Hardware design source files
BEGIN

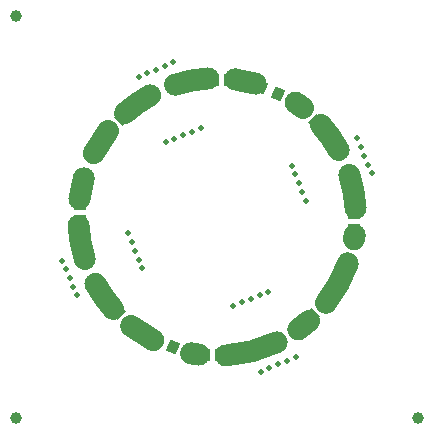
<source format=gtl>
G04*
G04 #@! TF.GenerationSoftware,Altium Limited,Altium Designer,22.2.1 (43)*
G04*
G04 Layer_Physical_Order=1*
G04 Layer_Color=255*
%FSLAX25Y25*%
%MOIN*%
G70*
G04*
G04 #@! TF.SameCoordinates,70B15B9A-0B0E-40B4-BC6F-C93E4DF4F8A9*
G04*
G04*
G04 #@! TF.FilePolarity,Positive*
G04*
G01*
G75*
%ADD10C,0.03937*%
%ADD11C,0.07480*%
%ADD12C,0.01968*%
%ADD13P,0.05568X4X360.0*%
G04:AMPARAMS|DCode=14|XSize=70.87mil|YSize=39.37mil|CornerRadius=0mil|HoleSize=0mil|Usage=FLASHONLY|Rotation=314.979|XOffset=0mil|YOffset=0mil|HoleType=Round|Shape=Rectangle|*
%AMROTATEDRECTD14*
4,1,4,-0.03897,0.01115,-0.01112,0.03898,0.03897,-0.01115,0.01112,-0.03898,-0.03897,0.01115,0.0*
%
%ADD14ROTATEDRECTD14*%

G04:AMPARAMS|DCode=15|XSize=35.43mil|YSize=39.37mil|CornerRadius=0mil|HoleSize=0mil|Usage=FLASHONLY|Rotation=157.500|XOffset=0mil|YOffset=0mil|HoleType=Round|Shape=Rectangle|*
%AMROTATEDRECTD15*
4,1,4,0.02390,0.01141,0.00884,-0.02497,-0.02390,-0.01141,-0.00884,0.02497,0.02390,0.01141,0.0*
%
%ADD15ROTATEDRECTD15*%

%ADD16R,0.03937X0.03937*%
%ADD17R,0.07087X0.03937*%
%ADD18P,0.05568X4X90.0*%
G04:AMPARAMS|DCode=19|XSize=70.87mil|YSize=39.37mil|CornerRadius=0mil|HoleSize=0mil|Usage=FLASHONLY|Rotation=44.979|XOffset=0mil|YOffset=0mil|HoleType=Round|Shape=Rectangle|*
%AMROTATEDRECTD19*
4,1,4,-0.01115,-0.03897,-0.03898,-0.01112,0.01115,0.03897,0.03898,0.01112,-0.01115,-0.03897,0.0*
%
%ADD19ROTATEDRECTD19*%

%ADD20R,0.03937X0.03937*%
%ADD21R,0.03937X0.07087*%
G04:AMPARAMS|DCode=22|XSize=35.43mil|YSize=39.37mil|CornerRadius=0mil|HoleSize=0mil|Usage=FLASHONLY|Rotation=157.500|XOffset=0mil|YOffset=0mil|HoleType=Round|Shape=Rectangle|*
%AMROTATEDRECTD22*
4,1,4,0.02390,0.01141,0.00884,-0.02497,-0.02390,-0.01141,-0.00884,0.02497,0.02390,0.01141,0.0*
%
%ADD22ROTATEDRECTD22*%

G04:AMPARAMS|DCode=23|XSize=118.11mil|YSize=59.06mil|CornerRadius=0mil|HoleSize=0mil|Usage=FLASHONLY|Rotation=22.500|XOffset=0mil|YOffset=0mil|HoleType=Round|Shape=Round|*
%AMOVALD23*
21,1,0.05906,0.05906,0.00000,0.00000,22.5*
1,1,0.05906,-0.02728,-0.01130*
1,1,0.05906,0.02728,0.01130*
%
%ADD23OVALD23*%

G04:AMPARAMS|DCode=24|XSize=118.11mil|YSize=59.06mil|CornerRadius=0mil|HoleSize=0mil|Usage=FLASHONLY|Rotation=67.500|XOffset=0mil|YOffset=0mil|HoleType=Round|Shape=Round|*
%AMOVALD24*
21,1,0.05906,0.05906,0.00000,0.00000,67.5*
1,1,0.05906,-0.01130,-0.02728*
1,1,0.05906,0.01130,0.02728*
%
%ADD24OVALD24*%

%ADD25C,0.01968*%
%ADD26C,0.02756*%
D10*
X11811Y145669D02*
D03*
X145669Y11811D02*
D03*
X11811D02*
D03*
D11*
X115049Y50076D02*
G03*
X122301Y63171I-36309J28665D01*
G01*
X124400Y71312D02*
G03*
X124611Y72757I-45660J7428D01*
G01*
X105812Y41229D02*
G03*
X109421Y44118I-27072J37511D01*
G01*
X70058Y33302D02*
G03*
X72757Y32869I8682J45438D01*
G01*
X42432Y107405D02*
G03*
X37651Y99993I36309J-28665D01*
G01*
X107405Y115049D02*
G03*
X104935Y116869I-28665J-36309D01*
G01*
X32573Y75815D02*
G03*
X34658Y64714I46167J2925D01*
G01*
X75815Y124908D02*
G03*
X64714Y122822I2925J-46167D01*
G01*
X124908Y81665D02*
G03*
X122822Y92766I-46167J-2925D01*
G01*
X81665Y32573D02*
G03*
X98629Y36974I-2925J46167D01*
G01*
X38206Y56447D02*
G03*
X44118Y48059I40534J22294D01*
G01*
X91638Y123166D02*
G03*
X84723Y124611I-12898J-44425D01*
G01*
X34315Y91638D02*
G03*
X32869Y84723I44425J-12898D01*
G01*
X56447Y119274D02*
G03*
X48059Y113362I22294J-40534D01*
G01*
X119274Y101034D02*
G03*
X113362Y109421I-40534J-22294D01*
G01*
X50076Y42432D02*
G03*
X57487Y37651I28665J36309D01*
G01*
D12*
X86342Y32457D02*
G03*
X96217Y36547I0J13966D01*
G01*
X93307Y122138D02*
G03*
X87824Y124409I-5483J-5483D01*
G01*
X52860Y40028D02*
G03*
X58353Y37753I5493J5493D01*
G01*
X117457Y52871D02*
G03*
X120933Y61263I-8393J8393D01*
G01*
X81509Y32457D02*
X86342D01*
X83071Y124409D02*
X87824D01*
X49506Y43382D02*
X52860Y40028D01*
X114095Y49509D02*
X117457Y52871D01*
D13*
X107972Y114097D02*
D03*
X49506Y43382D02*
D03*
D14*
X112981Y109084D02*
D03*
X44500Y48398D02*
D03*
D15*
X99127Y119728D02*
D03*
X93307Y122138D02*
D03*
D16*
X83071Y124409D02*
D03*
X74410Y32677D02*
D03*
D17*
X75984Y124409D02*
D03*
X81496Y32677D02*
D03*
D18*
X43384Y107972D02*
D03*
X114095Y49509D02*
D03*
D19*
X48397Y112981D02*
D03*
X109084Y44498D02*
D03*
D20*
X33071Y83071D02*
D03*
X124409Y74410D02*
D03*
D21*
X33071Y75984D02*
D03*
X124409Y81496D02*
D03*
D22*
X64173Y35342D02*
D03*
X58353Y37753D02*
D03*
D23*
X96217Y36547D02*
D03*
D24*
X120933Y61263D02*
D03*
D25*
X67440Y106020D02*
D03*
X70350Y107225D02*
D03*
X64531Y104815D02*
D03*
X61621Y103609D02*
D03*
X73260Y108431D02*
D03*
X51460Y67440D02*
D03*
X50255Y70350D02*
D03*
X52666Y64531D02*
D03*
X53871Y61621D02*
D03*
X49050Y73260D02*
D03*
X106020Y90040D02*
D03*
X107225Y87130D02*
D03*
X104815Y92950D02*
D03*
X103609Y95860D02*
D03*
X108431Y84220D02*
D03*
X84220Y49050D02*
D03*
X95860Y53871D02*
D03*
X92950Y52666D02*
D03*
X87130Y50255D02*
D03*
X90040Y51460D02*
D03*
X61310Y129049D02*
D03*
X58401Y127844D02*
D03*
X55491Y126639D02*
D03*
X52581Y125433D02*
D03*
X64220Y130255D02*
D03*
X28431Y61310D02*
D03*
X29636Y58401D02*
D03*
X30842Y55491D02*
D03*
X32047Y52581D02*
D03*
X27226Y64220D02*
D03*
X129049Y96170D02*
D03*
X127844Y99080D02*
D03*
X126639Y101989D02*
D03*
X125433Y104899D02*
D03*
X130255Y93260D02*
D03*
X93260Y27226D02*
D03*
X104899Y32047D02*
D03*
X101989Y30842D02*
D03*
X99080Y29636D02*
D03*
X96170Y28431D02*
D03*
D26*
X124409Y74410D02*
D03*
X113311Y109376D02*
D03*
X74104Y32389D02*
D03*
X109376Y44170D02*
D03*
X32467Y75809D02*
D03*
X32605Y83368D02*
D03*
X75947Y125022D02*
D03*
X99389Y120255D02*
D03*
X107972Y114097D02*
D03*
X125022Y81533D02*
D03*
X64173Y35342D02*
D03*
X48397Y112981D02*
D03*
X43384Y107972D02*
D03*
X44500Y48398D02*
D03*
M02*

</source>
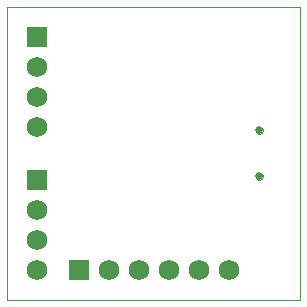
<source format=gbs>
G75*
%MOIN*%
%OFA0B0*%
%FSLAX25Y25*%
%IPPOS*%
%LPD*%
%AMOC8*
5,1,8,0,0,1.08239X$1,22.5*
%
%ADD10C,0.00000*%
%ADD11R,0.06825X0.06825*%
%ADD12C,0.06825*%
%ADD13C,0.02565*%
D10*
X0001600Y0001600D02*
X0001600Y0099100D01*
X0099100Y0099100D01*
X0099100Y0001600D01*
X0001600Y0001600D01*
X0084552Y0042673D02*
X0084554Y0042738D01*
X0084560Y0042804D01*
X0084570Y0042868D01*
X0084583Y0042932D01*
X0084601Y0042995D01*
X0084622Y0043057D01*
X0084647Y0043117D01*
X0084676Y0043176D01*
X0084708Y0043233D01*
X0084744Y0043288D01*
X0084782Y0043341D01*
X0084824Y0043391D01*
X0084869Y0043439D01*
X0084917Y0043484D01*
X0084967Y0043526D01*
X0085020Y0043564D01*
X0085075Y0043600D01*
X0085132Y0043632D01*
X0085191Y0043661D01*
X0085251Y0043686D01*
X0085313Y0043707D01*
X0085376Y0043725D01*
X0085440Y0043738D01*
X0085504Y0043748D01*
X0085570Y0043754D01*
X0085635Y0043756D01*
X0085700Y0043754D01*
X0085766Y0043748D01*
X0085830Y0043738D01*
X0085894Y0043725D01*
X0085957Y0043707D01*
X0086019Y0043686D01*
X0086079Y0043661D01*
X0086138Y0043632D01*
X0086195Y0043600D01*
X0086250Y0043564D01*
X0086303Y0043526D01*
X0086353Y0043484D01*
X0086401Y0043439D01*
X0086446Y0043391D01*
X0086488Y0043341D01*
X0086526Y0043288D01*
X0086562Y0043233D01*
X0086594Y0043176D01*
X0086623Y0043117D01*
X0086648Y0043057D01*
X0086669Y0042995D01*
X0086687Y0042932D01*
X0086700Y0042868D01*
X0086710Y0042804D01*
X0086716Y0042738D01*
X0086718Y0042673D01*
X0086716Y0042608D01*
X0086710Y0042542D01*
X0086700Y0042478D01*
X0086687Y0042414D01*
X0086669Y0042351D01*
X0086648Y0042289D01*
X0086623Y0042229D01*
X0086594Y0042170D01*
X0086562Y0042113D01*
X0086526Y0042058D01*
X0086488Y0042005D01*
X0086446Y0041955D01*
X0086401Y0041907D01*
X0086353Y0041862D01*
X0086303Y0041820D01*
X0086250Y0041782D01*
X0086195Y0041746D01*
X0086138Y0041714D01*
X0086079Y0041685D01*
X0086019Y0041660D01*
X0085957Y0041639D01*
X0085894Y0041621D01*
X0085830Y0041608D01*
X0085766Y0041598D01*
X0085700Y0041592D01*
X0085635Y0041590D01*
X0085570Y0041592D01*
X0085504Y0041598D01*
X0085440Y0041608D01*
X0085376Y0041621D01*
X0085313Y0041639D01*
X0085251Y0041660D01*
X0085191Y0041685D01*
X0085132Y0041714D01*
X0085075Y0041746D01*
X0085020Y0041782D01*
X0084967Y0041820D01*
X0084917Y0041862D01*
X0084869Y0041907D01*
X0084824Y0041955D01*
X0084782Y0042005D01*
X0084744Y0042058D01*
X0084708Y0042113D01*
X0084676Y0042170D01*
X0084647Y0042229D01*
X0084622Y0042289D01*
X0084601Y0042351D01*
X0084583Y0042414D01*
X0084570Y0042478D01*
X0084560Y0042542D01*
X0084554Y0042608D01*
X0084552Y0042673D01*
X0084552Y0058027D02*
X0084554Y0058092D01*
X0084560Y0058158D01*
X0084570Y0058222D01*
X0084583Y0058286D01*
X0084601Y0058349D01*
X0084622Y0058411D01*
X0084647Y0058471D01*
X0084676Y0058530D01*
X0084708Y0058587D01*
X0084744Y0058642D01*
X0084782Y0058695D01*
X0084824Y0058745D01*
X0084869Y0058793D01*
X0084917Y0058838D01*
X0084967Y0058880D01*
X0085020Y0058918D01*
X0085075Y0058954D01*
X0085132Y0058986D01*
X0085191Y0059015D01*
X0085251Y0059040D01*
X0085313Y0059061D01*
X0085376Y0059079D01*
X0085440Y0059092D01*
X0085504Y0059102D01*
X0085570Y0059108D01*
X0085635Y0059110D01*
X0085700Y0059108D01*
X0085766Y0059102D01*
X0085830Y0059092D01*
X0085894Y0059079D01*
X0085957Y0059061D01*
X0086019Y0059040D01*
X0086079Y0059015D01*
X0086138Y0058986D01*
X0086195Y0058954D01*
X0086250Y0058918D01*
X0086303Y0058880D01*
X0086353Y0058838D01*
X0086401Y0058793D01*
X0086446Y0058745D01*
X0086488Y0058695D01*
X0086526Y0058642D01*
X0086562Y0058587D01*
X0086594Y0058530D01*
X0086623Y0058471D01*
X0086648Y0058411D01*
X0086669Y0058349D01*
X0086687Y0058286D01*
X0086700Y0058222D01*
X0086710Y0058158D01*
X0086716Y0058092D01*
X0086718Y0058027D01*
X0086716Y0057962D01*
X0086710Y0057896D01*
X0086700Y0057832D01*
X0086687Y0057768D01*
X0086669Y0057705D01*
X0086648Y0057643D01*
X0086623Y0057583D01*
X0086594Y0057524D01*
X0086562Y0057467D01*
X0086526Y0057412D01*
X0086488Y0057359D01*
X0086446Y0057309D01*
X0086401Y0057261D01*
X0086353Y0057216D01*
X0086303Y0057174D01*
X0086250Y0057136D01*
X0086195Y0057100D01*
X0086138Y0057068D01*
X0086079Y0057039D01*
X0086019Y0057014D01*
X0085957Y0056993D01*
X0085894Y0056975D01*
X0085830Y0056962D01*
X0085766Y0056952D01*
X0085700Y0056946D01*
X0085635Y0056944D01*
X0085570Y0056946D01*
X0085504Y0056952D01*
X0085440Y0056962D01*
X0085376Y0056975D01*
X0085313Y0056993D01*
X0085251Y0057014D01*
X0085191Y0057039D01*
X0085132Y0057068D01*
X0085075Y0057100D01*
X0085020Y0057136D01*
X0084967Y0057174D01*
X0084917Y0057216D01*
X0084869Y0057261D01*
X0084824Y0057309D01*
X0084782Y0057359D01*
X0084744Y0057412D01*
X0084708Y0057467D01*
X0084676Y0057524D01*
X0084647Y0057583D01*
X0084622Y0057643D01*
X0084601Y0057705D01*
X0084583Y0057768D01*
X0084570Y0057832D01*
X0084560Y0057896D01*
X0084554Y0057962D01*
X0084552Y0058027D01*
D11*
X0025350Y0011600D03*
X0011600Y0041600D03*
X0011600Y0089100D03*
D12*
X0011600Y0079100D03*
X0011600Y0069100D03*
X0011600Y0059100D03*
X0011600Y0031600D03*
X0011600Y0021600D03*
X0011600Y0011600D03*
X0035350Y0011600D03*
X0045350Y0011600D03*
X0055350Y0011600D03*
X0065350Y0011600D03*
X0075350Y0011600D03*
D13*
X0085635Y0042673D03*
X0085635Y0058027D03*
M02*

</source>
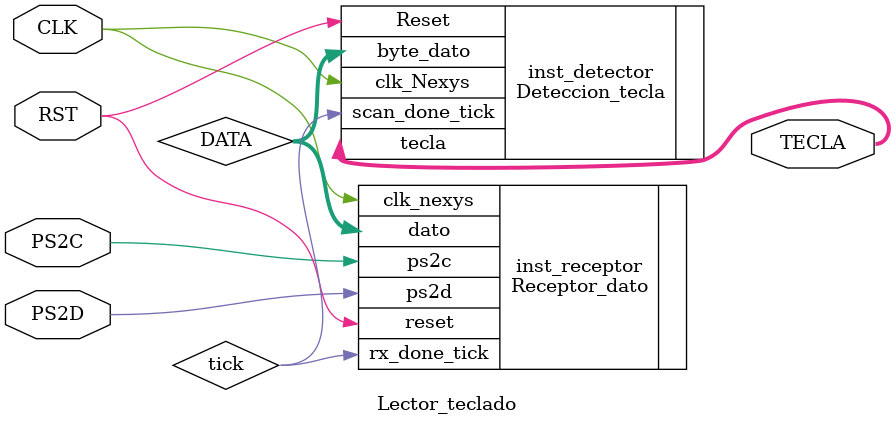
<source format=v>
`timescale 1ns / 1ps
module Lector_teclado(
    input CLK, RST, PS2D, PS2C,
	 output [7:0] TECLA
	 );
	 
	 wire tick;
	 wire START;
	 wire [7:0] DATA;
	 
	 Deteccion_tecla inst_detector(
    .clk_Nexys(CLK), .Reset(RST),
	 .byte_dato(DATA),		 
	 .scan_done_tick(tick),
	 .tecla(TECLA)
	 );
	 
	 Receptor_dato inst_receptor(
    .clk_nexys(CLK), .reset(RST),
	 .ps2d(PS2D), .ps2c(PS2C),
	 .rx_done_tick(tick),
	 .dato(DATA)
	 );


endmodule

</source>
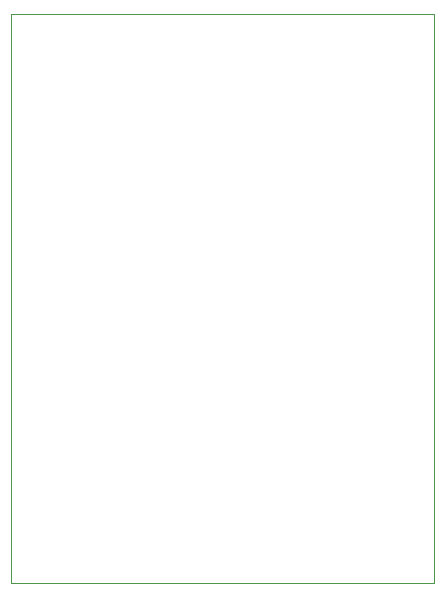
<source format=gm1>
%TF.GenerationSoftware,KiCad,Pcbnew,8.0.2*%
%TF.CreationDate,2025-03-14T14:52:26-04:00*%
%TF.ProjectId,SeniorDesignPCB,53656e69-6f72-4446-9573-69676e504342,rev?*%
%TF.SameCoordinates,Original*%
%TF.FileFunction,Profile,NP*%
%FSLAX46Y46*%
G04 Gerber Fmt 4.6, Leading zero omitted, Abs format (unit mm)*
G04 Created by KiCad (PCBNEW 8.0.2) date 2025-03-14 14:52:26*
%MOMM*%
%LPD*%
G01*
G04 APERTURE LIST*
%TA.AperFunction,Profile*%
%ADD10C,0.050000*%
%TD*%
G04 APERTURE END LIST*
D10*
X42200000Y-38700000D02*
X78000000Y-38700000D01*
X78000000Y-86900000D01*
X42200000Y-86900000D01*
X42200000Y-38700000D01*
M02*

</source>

END

### To-do item
Look over the records above and filter for each line with the word "APERTURE".

### Result below
G04 APERTURE LIST*
G04 APERTURE END LIST*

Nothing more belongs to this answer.